La comunicación requiere tiempo, pero la mayoría de las veces no se lo dedicamos. Tenemos prisa. Nos impacientamos. Nos adelantamos a lo que creemos que se nos va a decir. Interrumpimos. Urgimos a que el interlocutor acabe. Nos precipitamos. Pensamos más en lo que vamos a decir o en lo que tenemos que contestar que en lo que se nos está diciendo o preguntando. En fin, que la mayoría solemos practicar la escucha selectiva, una técnica pretendidamente economicista, que nada tiene que ver con la escucha activa. Con tales actitudes es evidente que no favorecemos el diálogo. Y, por si fuera poco, transpiramos emociones con nuestra disposición corporal transmitiendo inoportunidad, desgana, desinterés, rechazo; en fin, actitudes defensivas.

 

Consecuencias de la ruptura

En efecto, la falta de entendimiento produce distanciamiento entre jefes y subordinados. Las malas relaciones socavan la confianza hasta que se pierde y destruye la complicidad. Los malos modos generan conflictos latentes que suelen terminar haciéndose patentes. La falta de acuerdo, las discrepancias irresolubles conducen a la vía muerta, son motivo de pérdida de objetivos comunes y fuente de desalineamiento. La mala comunicación ocasiona pérdida de autoridad y arruina el  liderazgo que, transformado en autoritarismo, solo puede ejercerse mediante el principio de ordeno y mando. La falta de cordialidad provoca ambientes tensos, ocasiona mutuo malestar y genera baja productividad. La falta de sintonía revierte en reducción de la información espontánea y aumenta distancias. La falta de confianza hace que las discrepancias con trasfondo emocional se pretendan justificar mediante argumentos de racionalidad, más o menos consistentes. El distanciamiento coloca a los oponentes en situación de búsqueda permanente de evidencias que les permitan reafirmar sus posturas de oposición frente al jefe o hacia los subordinados, y si se encuentran incita a la difusión de fallos para escarnio del oponente y para la captación de adeptos a la causa que les brinden la razón. La mala comunicación, y su falta, incrementan rumores, que suelen ser causa de incertidumbre y malestar. Y, finalmente, cuando el ambiente está enrarecido, los problemas suelen filtrarse antes o después hacia el exterior.

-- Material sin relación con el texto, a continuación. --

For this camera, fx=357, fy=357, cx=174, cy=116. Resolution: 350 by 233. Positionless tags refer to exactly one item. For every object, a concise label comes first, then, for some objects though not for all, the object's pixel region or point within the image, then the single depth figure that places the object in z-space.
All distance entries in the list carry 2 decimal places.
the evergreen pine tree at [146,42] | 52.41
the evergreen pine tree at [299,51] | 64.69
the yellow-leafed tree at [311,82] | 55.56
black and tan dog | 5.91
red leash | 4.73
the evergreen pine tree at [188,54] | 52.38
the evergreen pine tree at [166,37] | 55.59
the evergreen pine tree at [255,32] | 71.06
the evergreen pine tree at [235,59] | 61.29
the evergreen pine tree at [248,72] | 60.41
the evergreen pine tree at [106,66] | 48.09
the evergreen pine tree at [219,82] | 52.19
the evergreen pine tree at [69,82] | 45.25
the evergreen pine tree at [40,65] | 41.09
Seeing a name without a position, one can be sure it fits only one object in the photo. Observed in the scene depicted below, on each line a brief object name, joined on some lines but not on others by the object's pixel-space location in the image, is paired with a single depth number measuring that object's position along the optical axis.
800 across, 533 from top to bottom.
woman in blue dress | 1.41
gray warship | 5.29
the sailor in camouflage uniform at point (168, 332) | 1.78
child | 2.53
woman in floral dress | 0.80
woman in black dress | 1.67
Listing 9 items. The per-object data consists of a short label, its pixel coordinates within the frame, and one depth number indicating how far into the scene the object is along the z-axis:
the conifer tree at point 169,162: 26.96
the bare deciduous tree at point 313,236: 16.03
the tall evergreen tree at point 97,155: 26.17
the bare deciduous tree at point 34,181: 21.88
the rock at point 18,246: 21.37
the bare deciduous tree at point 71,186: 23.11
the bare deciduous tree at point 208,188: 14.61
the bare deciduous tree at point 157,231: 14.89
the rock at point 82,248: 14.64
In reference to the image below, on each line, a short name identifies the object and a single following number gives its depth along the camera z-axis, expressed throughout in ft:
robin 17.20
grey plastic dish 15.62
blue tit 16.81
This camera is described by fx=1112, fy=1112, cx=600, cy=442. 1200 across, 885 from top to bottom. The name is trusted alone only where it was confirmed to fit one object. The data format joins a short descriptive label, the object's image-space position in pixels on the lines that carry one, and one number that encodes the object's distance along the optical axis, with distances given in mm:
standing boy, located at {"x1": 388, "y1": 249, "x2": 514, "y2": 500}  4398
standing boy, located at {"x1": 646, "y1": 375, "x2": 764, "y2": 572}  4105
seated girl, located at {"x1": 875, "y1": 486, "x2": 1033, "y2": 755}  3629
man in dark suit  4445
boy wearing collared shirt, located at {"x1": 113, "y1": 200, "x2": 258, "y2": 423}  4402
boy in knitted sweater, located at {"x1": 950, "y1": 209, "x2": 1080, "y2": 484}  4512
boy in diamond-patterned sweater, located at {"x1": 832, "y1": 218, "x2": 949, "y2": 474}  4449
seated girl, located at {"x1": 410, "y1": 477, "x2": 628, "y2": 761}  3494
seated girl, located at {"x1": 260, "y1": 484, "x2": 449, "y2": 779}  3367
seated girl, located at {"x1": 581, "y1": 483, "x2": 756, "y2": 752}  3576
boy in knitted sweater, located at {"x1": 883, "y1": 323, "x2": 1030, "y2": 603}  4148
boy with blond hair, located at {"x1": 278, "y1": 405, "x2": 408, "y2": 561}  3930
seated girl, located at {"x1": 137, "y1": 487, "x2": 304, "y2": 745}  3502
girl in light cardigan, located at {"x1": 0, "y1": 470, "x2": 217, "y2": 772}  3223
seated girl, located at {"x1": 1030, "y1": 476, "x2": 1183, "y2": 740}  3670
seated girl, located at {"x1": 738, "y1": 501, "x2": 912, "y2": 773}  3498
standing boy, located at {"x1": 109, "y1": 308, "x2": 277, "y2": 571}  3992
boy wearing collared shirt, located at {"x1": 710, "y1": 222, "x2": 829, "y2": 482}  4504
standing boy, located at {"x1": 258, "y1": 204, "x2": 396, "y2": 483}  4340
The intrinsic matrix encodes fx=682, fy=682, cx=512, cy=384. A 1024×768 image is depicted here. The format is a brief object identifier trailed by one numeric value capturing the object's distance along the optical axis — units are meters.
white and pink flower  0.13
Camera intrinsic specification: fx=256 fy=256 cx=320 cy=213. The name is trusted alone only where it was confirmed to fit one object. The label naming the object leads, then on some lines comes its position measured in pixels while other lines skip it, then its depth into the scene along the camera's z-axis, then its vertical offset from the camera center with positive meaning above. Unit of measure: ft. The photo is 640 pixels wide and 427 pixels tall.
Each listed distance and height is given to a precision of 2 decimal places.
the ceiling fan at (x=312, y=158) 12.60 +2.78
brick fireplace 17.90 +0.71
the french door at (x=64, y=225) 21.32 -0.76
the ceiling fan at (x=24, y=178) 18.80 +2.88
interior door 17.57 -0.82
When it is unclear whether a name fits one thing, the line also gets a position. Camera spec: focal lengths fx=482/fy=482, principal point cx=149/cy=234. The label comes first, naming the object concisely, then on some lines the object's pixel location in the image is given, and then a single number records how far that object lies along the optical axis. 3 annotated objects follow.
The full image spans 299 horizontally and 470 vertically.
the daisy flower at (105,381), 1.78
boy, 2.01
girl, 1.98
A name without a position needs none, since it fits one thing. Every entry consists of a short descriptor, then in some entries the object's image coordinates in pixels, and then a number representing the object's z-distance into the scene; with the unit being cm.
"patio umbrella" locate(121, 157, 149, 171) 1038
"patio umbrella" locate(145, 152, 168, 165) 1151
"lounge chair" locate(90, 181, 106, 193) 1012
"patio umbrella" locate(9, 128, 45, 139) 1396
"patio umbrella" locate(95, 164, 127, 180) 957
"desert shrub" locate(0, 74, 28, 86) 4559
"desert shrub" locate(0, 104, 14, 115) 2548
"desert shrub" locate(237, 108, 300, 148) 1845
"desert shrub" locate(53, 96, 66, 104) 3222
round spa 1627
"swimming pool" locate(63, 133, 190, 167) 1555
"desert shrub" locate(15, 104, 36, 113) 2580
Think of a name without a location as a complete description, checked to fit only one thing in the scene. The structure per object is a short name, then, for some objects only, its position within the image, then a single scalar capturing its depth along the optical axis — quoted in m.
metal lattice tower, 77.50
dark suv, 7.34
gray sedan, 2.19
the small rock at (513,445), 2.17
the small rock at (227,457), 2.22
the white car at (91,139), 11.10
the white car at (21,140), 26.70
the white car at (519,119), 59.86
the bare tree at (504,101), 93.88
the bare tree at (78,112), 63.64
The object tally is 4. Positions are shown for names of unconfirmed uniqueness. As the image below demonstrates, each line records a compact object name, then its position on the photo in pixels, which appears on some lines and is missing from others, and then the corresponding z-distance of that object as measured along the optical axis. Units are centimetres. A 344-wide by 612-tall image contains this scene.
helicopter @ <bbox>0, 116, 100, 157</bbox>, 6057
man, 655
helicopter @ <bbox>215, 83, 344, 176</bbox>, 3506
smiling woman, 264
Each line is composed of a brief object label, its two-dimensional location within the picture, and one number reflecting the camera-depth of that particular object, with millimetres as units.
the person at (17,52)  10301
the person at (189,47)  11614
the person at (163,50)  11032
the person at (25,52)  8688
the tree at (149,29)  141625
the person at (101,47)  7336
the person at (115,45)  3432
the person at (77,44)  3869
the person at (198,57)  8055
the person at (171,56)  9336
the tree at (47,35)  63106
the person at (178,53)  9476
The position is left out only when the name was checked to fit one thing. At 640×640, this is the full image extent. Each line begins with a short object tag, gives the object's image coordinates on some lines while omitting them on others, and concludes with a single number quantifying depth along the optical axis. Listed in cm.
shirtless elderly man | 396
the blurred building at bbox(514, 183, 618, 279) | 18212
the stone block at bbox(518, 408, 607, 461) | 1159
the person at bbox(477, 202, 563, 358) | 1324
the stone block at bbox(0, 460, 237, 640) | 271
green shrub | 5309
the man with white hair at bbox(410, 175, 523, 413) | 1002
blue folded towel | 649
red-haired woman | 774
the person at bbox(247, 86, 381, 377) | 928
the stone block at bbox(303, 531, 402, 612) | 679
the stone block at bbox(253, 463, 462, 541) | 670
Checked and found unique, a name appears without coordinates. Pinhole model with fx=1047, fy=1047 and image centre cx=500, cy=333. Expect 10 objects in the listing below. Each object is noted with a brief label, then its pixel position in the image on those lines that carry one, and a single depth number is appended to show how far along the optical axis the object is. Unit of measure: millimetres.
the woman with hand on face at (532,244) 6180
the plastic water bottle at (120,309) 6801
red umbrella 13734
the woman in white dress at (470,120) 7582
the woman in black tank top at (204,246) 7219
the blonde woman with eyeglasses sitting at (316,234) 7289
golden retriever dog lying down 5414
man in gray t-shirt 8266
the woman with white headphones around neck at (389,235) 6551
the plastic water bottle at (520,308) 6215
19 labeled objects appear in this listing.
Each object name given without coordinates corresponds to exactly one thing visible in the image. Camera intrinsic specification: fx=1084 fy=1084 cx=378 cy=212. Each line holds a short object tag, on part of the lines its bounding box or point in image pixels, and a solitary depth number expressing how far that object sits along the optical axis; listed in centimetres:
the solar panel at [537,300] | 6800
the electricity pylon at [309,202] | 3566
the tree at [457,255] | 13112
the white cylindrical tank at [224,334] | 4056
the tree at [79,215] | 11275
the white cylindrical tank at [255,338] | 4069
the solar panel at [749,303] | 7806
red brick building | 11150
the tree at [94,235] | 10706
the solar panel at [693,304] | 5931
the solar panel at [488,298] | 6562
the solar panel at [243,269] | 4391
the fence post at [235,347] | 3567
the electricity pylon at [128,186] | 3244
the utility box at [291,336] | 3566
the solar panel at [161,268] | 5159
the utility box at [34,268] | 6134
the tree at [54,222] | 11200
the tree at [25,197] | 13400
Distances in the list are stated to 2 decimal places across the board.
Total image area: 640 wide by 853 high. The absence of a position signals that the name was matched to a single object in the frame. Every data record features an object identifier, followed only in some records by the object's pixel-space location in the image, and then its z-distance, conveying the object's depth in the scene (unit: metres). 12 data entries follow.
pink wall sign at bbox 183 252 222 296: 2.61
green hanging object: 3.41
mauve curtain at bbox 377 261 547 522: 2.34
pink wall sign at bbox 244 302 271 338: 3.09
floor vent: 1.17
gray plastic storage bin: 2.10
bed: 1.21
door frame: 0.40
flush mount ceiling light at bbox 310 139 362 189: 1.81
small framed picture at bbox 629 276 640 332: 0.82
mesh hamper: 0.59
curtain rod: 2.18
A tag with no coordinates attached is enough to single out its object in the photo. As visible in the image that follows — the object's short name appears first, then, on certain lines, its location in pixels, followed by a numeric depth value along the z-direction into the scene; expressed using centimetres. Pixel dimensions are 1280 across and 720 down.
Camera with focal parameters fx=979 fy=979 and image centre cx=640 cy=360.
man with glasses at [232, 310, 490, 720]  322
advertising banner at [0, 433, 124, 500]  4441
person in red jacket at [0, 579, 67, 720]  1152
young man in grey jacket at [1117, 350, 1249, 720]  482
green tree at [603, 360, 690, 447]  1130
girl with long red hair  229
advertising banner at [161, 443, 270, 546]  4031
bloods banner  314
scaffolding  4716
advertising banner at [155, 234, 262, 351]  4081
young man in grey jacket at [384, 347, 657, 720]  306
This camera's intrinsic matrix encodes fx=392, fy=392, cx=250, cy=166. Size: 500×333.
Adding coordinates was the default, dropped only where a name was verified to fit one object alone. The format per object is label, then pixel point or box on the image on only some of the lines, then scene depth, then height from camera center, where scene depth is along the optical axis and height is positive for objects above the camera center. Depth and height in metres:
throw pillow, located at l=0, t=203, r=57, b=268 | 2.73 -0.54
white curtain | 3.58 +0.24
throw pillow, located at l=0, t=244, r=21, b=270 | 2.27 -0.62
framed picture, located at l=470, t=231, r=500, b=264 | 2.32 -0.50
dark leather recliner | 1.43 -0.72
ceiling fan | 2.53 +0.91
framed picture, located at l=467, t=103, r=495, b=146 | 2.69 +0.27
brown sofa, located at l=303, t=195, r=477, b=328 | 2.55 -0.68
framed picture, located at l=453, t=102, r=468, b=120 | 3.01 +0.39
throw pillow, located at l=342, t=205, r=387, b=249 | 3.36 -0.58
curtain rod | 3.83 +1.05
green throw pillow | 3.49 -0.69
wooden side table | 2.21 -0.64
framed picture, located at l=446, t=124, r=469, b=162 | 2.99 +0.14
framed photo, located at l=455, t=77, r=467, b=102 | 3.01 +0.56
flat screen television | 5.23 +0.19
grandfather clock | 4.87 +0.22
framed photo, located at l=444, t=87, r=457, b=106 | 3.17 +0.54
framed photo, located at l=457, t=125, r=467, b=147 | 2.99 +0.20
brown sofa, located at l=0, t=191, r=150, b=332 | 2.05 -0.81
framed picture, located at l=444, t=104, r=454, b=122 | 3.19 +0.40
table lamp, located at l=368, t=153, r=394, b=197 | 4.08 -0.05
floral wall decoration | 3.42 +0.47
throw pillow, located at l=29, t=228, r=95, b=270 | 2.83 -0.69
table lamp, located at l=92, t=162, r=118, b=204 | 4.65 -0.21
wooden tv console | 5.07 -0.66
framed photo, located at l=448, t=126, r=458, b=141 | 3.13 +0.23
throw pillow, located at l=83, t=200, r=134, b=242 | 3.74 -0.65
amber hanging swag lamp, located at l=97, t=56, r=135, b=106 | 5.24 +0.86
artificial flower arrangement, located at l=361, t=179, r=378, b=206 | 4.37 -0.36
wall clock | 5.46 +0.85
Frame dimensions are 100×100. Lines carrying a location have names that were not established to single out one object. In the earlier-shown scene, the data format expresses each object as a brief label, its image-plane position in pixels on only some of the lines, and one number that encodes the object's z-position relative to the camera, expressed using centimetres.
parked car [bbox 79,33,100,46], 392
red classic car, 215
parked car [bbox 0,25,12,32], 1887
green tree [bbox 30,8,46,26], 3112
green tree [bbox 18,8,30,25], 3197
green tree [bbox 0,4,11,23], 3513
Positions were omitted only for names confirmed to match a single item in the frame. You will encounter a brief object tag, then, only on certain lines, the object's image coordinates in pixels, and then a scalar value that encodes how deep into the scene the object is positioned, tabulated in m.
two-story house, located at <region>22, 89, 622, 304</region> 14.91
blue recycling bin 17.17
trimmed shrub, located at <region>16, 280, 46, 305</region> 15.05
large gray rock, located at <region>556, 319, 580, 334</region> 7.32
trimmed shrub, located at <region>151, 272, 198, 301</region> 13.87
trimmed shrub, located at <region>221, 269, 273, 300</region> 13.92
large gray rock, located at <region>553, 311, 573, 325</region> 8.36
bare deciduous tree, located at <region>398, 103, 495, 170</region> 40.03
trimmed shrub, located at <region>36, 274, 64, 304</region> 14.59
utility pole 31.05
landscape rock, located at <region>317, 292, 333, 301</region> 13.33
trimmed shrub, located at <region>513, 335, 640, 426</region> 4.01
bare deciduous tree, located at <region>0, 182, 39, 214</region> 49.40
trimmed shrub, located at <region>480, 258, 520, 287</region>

En suma, las personas revisten tal importancia en el devenir de los acontecimientos empresariales que no hay sujetos neutros o nulos, sino trabajadores en cualquier nivel que influyen y son influidos por efecto de unos y de otros. En realidad es tan sencillo como darse cuenta de que el futuro de las empresas no se improvisa y solo se puede afianzar en el presente de las personas que conforman un equipo en el que pueden sumar o restar, de manera que mejorar las relaciones con las personas que se dirige es la mejor estrategia para incrementar su rendimiento. Una responsabilidad de la que los directivos no se pueden desviar y por la que les conviene evitar las consecuencias de una mala comunicación.